Records for this exercise:
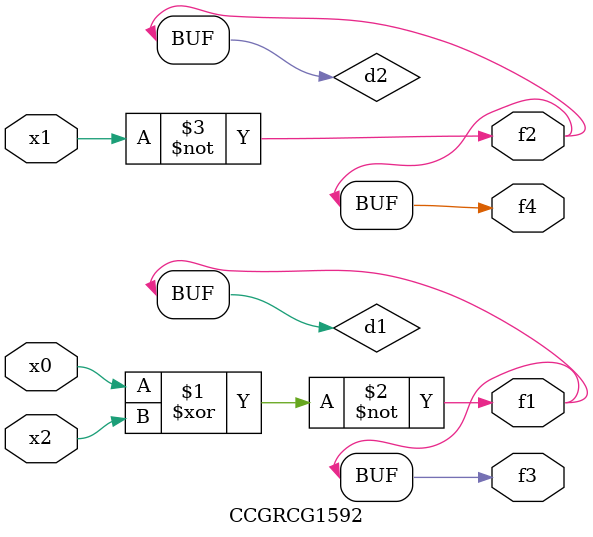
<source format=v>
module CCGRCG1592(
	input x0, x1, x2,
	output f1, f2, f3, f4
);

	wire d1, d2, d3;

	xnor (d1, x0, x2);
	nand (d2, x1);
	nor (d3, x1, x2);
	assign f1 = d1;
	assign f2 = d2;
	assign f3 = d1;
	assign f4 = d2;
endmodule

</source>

--

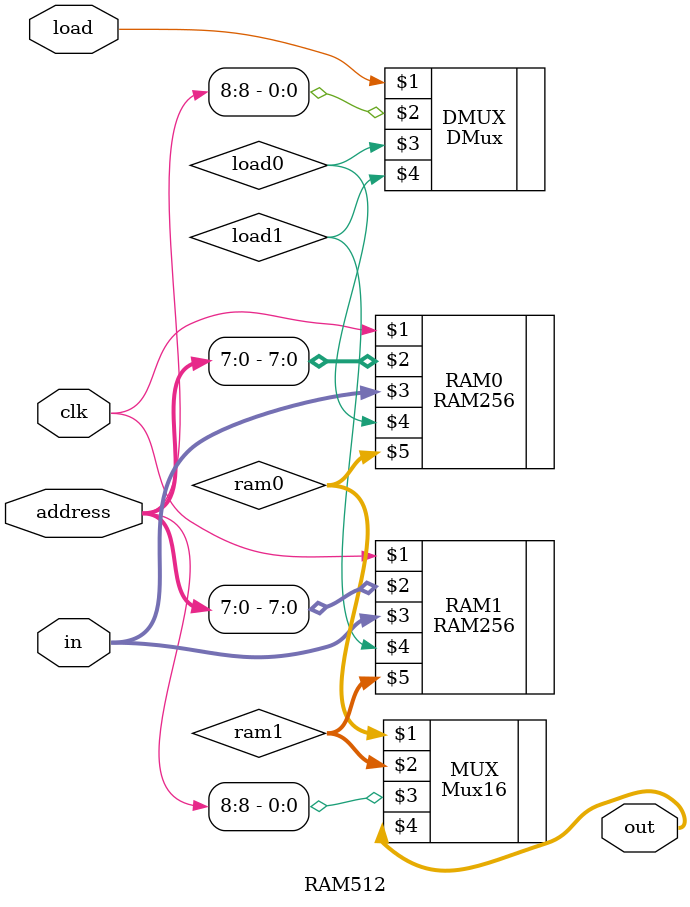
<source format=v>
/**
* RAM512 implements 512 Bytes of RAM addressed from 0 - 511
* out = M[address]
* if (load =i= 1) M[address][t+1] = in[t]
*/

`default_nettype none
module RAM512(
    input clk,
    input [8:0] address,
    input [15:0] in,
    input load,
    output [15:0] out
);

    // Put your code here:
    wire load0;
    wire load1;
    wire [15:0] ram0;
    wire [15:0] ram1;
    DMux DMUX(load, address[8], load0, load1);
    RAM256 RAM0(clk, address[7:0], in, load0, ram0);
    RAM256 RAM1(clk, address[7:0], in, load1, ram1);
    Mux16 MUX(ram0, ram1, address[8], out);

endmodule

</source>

Exercise instructions:
All that is needed is the number of lines above in which the string "assign" appears.

The completed task:
4